▶ Problem statement: In the copy, keep every line below as it is and leave out the pictures.

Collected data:
--- START ---
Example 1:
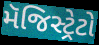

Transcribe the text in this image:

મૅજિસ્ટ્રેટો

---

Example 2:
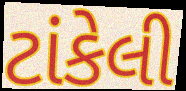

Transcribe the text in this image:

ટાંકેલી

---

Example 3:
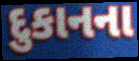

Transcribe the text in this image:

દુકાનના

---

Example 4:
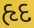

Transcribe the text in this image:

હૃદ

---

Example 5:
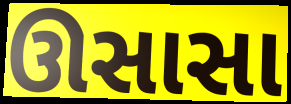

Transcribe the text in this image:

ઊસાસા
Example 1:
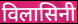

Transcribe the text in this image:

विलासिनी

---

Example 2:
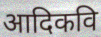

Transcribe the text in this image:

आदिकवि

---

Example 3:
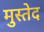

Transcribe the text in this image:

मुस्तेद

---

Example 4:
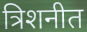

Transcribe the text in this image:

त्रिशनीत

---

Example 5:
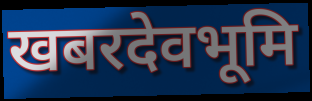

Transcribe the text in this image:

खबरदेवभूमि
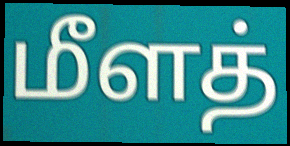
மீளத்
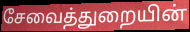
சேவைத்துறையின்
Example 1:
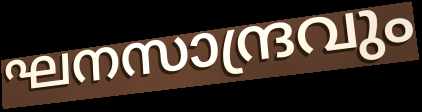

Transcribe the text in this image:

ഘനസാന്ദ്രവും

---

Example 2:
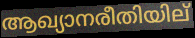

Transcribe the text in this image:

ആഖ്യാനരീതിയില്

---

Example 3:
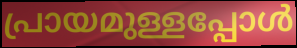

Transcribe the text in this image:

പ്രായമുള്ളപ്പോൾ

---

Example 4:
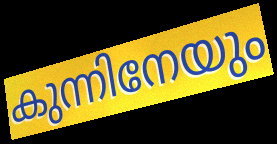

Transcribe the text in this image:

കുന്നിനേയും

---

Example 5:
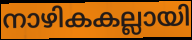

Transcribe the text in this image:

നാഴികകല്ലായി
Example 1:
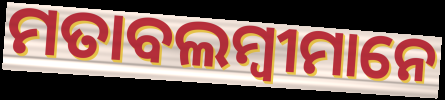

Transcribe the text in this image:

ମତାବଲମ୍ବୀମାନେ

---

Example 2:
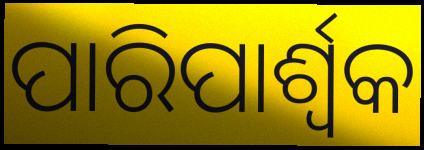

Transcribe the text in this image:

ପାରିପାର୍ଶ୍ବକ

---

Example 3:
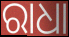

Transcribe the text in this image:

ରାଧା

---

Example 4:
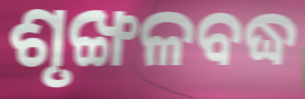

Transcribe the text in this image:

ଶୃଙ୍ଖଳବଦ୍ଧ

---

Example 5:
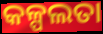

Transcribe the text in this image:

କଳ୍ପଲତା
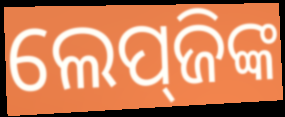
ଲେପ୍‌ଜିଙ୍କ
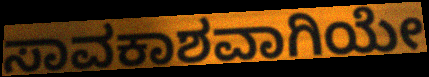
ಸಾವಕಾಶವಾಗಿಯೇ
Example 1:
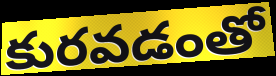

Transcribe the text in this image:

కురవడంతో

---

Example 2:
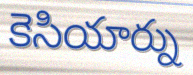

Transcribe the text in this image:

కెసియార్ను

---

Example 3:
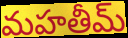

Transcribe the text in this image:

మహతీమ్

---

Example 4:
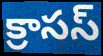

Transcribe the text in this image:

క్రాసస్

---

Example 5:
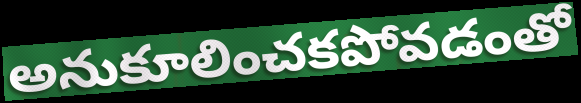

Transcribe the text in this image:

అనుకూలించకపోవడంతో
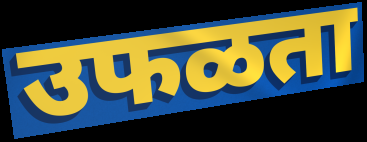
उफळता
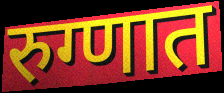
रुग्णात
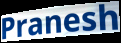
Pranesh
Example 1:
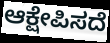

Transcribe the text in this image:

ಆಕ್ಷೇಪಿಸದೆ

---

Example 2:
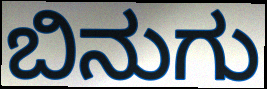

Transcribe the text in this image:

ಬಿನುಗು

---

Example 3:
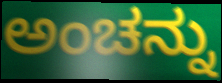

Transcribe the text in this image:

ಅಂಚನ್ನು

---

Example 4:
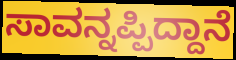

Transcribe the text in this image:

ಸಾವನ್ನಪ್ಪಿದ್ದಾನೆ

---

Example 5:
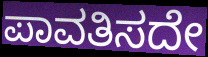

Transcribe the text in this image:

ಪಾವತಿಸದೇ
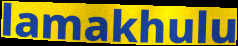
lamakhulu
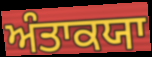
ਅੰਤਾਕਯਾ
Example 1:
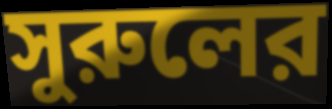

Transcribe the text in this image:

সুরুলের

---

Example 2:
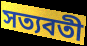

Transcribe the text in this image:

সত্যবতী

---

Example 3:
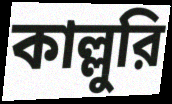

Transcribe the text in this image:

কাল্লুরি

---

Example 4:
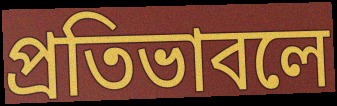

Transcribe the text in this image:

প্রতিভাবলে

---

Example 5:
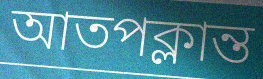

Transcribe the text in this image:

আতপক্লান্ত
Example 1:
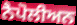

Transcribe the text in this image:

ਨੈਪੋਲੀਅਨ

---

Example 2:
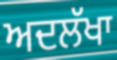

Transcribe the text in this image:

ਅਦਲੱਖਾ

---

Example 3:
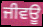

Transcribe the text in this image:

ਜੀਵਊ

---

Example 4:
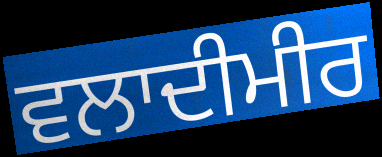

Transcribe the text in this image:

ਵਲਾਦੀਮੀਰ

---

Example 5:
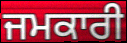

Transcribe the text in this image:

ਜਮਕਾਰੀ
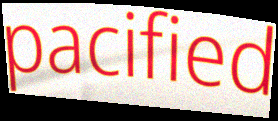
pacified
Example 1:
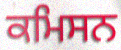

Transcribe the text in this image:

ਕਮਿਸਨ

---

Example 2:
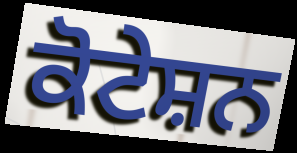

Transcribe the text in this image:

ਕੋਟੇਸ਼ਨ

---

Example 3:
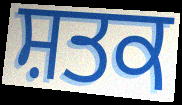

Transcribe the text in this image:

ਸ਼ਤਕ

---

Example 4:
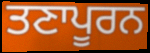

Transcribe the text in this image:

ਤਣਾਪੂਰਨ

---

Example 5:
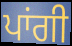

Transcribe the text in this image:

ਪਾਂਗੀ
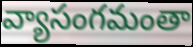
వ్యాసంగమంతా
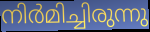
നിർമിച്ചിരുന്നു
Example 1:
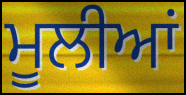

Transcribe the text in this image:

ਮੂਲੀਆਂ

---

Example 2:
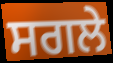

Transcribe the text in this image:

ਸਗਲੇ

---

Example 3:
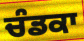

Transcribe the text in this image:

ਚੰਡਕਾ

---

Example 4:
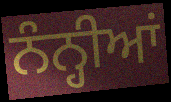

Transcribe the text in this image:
--- END ---
▶ Solution to the exercise:
Example 1:

Transcribe the text in this image:

મૅજિસ્ટ્રેટો

---

Example 2:

Transcribe the text in this image:

ટાંકેલી

---

Example 3:

Transcribe the text in this image:

દુકાનના

---

Example 4:

Transcribe the text in this image:

હૃદ

---

Example 5:

Transcribe the text in this image:

ઊસાસા
Example 1:

Transcribe the text in this image:

विलासिनी

---

Example 2:

Transcribe the text in this image:

आदिकवि

---

Example 3:

Transcribe the text in this image:

मुस्तेद

---

Example 4:

Transcribe the text in this image:

त्रिशनीत

---

Example 5:

Transcribe the text in this image:

खबरदेवभूमि
மீளத்
சேவைத்துறையின்
Example 1:

Transcribe the text in this image:

ഘനസാന്ദ്രവും

---

Example 2:

Transcribe the text in this image:

ആഖ്യാനരീതിയില്

---

Example 3:

Transcribe the text in this image:

പ്രായമുള്ളപ്പോൾ

---

Example 4:

Transcribe the text in this image:

കുന്നിനേയും

---

Example 5:

Transcribe the text in this image:

നാഴികകല്ലായി
Example 1:

Transcribe the text in this image:

ମତାବଲମ୍ବୀମାନେ

---

Example 2:

Transcribe the text in this image:

ପାରିପାର୍ଶ୍ବକ

---

Example 3:

Transcribe the text in this image:

ରାଧା

---

Example 4:

Transcribe the text in this image:

ଶୃଙ୍ଖଳବଦ୍ଧ

---

Example 5:

Transcribe the text in this image:

କଳ୍ପଲତା
ଲେପ୍‌ଜିଙ୍କ
ಸಾವಕಾಶವಾಗಿಯೇ
Example 1:

Transcribe the text in this image:

కురవడంతో

---

Example 2:

Transcribe the text in this image:

కెసియార్ను

---

Example 3:

Transcribe the text in this image:

మహతీమ్

---

Example 4:

Transcribe the text in this image:

క్రాసస్

---

Example 5:

Transcribe the text in this image:

అనుకూలించకపోవడంతో
उफळता
रुग्णात
Pranesh
Example 1:

Transcribe the text in this image:

ಆಕ್ಷೇಪಿಸದೆ

---

Example 2:

Transcribe the text in this image:

ಬಿನುಗು

---

Example 3:

Transcribe the text in this image:

ಅಂಚನ್ನು

---

Example 4:

Transcribe the text in this image:

ಸಾವನ್ನಪ್ಪಿದ್ದಾನೆ

---

Example 5:

Transcribe the text in this image:

ಪಾವತಿಸದೇ
lamakhulu
ਅੰਤਾਕਯਾ
Example 1:

Transcribe the text in this image:

সুরুলের

---

Example 2:

Transcribe the text in this image:

সত্যবতী

---

Example 3:

Transcribe the text in this image:

কাল্লুরি

---

Example 4:

Transcribe the text in this image:

প্রতিভাবলে

---

Example 5:

Transcribe the text in this image:

আতপক্লান্ত
Example 1:

Transcribe the text in this image:

ਨੈਪੋਲੀਅਨ

---

Example 2:

Transcribe the text in this image:

ਅਦਲੱਖਾ

---

Example 3:

Transcribe the text in this image:

ਜੀਵਊ

---

Example 4:

Transcribe the text in this image:

ਵਲਾਦੀਮੀਰ

---

Example 5:

Transcribe the text in this image:

ਜਮਕਾਰੀ
pacified
Example 1:

Transcribe the text in this image:

ਕਮਿਸਨ

---

Example 2:

Transcribe the text in this image:

ਕੋਟੇਸ਼ਨ

---

Example 3:

Transcribe the text in this image:

ਸ਼ਤਕ

---

Example 4:

Transcribe the text in this image:

ਤਣਾਪੂਰਨ

---

Example 5:

Transcribe the text in this image:

ਪਾਂਗੀ
వ్యాసంగమంతా
നിർമിച്ചിരുന്നു
Example 1:

Transcribe the text in this image:

ਮੂਲੀਆਂ

---

Example 2:

Transcribe the text in this image:

ਸਗਲੇ

---

Example 3:

Transcribe the text in this image:

ਚੰਡਕਾ

---

Example 4:

Transcribe the text in this image:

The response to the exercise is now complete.